Suddenly, and even though Republicans do have the numbers they do in both chambers of Congress, it is somehow Senate Minority Leader Chuck Schumer and House Minority Leader Nancy Pelosi who keep dragging down the President and McConnell and Paul Ryan from behind.
“The Democrats have turned out to be total obstructionists,” Trump says to John Dickerson on “Face the Nation.”
Then he was talking again about how archaic our system of government is, what a “very, very bureaucratic system” it is, and how it forces even a top, crackerjack dealmaker like himself, a guy who ran and won on being a dealmaker, to make deals “that aren’t the deals you’d make.”
So even after a first 100 days that he keeps trumpeting as even more of a triumph than his election — “If you don’t blow your horn,” the late Jimmy Breslin once said, “there is no music” — he wants the country and the whole world to know that it isn’t just the news media holding him back, isn’t just the obstructionists in the Democratic Party who are hurting the country. It’s the Constitution that Crooked Hamilton and Low-Energy Jefferson helped write.
For now, though, the enemy is Schumer, ringleader of “the great obstructionists.” And the person who must find all of this as amusing as anything he has heard
since Trump took the oath of office, is the guy who took it before him.
It is worth remembering, at this time when Trump’s greatest political triumph is Neil Gorsuch becoming a Supreme Court justice, that McConnell and friends wouldn’t even consider Barack Obama’s own pick, Merrick Garland, for the same job.
It is worth remembering, in this moment of hand-wringing about Schumer, that a year ago Republicans in the Senate announced they wouldn’t even hold hearings on Obama’s budget, or allow members of the Obama administration to testify.

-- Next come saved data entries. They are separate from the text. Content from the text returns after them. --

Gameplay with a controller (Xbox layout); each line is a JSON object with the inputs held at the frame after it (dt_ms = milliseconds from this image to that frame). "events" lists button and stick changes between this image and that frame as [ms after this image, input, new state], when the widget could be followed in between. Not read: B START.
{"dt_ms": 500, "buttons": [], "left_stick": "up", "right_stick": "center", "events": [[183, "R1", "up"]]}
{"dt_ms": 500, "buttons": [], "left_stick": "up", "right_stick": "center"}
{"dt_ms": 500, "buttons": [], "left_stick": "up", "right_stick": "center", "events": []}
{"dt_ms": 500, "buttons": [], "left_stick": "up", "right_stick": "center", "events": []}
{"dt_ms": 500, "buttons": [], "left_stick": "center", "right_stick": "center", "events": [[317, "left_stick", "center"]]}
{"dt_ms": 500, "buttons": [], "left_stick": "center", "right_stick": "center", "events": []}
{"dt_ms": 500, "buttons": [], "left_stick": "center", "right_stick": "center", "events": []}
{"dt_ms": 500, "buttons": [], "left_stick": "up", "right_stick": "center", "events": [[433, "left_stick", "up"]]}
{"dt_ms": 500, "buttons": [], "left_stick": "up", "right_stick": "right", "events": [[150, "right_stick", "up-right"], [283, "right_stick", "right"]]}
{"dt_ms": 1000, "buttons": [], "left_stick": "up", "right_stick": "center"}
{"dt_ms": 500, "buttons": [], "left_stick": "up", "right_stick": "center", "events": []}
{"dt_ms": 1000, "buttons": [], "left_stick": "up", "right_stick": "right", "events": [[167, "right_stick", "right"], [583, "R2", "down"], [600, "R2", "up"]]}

This all happened before the budget had even been released, which means before they’d even seen it. Didn’t matter. And things were no different for Garland: If it was Obama’s, the answer was no.
Now, when anything like this happens to them, it is treated like an attack on everything good and decent. But does it play with Trump’s base? You know the answer to that. It plays as well as his attacks on the news media (when Dickerson asked Trump what he’s learned so far, the first thing out of his mouth was how dishonest the media is), his continued prosecution of the Obama presidency and the Hillary Clinton campaign.
He’s still running against them, and against the media. It worked for him once — he clearly thinks it will again. One hundred days in, he’s already looking a thousand days down the road.